By the beginning of March 2016, I’d done just that. I met a girl named Jess on a night out and we soon got together thereafter. She had blond hair and blue eyes- much like me and a great figure too. She almost looked similar to me too and being around 5ft 10 ish made her the same size as me which, admittedly seemed a little unusual to me considering I was now a giant in my house, towering a fair few inches above my Mum, Dad and my sisters. The physical attraction was most certainly present.  As for everything else, only time would tell if she was the ideal type of person I had in mind. I had this vision of someone who had a similar sense of humour and morals to those of mine. Somebody who wouldn’t mither me to death and who’d let me carry on with my golf, mainly. Thinking back, I could have been a lot more fussy. When I met Jess, she was living with her dad in a pretty rough area of St Helens.

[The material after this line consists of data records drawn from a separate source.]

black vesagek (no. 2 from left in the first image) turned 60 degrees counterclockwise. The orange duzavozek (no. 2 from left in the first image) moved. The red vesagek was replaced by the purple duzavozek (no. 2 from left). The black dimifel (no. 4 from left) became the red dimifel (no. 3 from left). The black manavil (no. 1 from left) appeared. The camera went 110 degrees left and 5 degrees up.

I lived in Rainford, which, not to be snobby, is one of the nicer areas of St Helens. I could of quite easily been put off by several things, namely, the area and other certain aspects which formed my first impressions. But that wasn’t and isn’t who I am. I wasn’t there to judge anyone because I’ve known them for all of five minutes, I was there because I was interested in her and my mind was telling me not to be judgemental.

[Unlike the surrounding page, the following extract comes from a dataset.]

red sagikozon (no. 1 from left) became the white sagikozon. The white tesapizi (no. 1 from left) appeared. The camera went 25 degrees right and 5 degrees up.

My first funny issue came with introducing Jess to the family. For the best part of a few years, my family had thought I was gay – apparently it’s okay when your own family is judgemental- for some reason. Probably because I loved my golf clubs more than anything or anyone else? I don’t know. I was both shocked and surprised when I found out that my family had already known before I’d intruded her. How had this happened? It was already embarrassing enough as it was! Sneakily, I deemed it better to bring her home to my sisters before my Mum and Dad, so they can brief them in the secret way families do. Despite my exceptional social skills, in the back of my mind, I didn’t know how to act. Do I do the talking or do I let her? I thought. Do I make it a flying visit? These were dilemmas that in the great scheme of things weren’t important at all.

After those first few encounters with my family, my nerves seemed to settle and I could then zone back into golf and the now invisible niggling pain in my left leg. It’d been over a month now and whilst the swelling and plumb bruising had gone down, the pain was lurking around like a bad fart in a car. Surely this swelling is gonna go down soon I thought. Maybe it was the bone crushing loads of bricks, blocks and steel beams I was lifting at work. Maybe it was the violent twisting around my left leg in my golf swing. Quite frankly, it could have been a whole host of thing. Foolishly, I adopted the rugby player mentality of put up and shut up, but that would only be viable for a certain amount of time before I should start to feel concerned. Blinded by the illusion my life was perfect, time sped up and before I knew it months fuelled with ignorance had passed. It was only a matter of time before frustration would kick.